SQL Can Scale

The Relational Database Meets Cloud-Scale

ClustrixDB proves that relational databases can support  cloud-scale workloads, maintain low latency, high-concurrency, and stay available  during hardware failures.

ClustrixDB rethinks how relational databases can deliver the cloud-scale deployment experience and support the massive transaction volumes that modern applications need. Built from the ground up to scale linearly, operate on any cloud, and out-perform its predecessors, ClustrixDB is not your grandfather’s RDBMS.

 

How ClustrixDB Scales Out

Designed to support high-value, high transaction workloads with low-latency, ClustrixDB is different from your standard relational databases in that it uses a shared-nothing memory and disk architecture, automatic data distribution across all the servers, and automatic parallelization of queries to scale-out SQL. Optimized for performance, ClustrixDB also shifts queries to where the data is in the cluster rather than moving the data around, all of which allowing near-linear scale as your RDBMS cluster grows.

Shared-Nothing Architecture

ClustrixDB is a scale-out relational/SQL database designed with a shared-nothing architecture, the only architecture proven to scale near linearly as you add nodes. Popular cloud-scale data stores, like Hadoop and Redis, can scale-out because they leverage shared-nothing architectures as well. However, these data stores are not databases, and fall short in handling the structured data and cross-node ACID transactions needed in high-value transactions. Traditional relational databases such as MySQL and Aurora leverage single-master, and/or shared-disk architectures, which keep them from scaling-out writes.

The key characteristic of a shared-nothing architecture is that every node owns part of the data, evenly dividing responsibility for reading and writing to the data, and reducing contention.

ClustrixDB also employs independent index distribution, on both primary and secondary keys, using consistent hashing. This allows each node to know exactly on which node the required data resides, without recourse to any kind of ‘leader’ node. All data is only a single hop from the querying node, significantly reducing broadcasts.

In addition, every node has a query compiler and can accept queries.

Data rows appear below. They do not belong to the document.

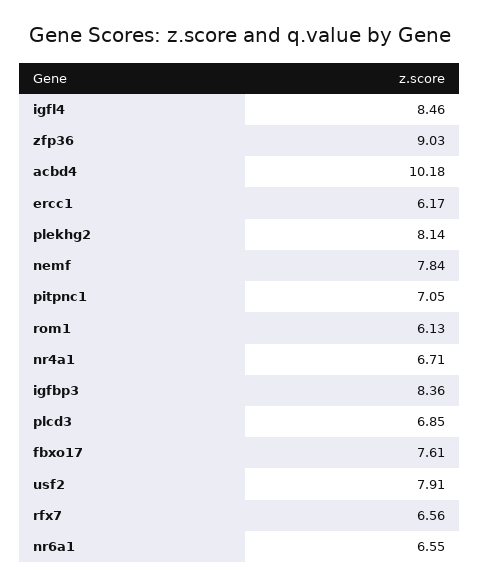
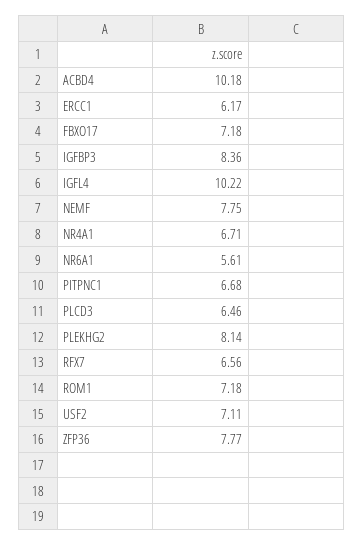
igfl4: 8.46 -> 10.22
zfp36: 9.03 -> 7.77
nemf: 7.84 -> 7.75
pitpnc1: 7.05 -> 6.68
rom1: 6.13 -> 7.18
plcd3: 6.85 -> 6.46
fbxo17: 7.61 -> 7.18
usf2: 7.91 -> 7.11
nr6a1: 6.55 -> 5.61

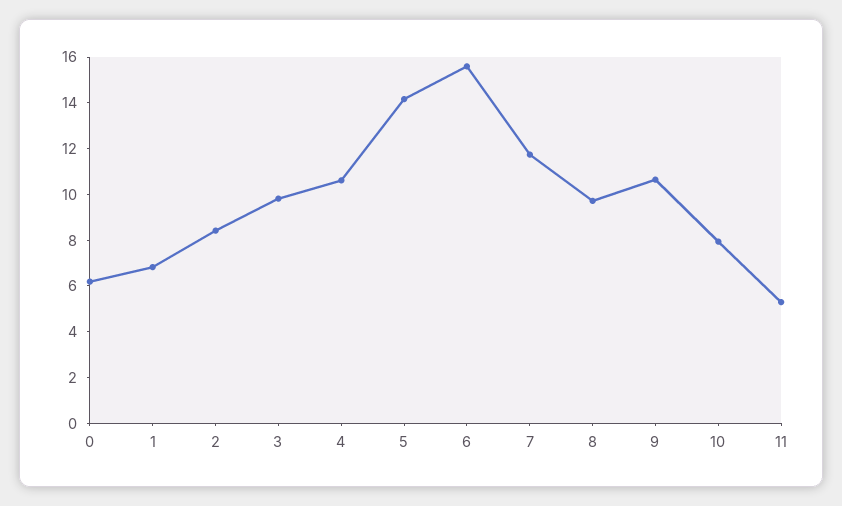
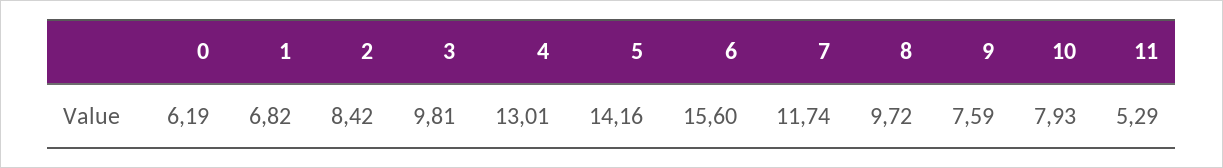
4: 10.5 -> 13.01
9: 10.5 -> 7.59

The database engine processes local data within each node. The data map is replicated on all nodes and knows where each primary and secondary key lives.

 

 

Intelligent Data Distribution

ClustrixDB automatically distributes the data across the cluster–all tables are sliced using consistent hashing, and distributed across all the cluster nodes. Slices are similar to shards, but finer grained and managed completely by the patented ClustrixDB Rebalancer. There are a minimum of one mirror (or ‘replica’) of every slice, allowing for high-availability. The ClustrixDB Rebalancer ensures that the data and the workload are distributed evenly across the cluster, operating in the background and avoiding query performance degradation.

The slicing done by ClustrixDB is superior to sharding and other sharding-like approaches used by other databases. Tables are sliced both horizontally and vertically—hash-distributed ranges of rows are distributed across the nodes, as well as different ‘representations’ of tables (E.g., by primary key, by secondary key, by coverage indexes). This fine-grained distribution both maximizes the parallelism of the queries, as well as minimizes hotspots at the storage layer. It is important to remember with sharding each table partition is on its own RDBMS, requiring the application to maintain ACID guarantees for cross-node transactions. With ClustrixDB, the application sees a single logical database, no matter the number of database nodes. Cross-node transactions are always ACID compliant, and referential integrity is always maintained automatically.

 

 

Distributed Query Processing

ClustrixDB brings the query to the data, not the other way around. This approach minimizes data movement across the cluster.

The SQL language wasn’t designed to be multi-threaded. For relational databases using a single write master, this isn’t an issue. With ClustrixDB, since each node in the cluster can accept both writes and reads, we needed to parallelize SQL by breaking the queries into component functions, compiling them, and then distributing them across the cluster.

ClustrixDB distributes these compiled query fragments to the server which contains your data, does the operations where the data already is, and then returns the result to you. For example, if you make a request, it lands on ‘server A’, but if server A doesn’t have your data, we dispatch that request to ‘server B’ or ‘server C’ which has the data, and only return the specific data you want, back to ‘server A’. This allows us to parallelize work across multiple systems and really scale-out the database.

As the number of queries grows, data motion across the cluster is actively minimized, and database operations are evenly distributed automatically, allowing ClustrixDB to scale linearly. This strategy also ensures that only one node is trying to write to any piece of data, thus reducing contention, and opening the ClustrixDB to support massive concurrency while maintaining referential integrity and ACID guarantees across every transaction.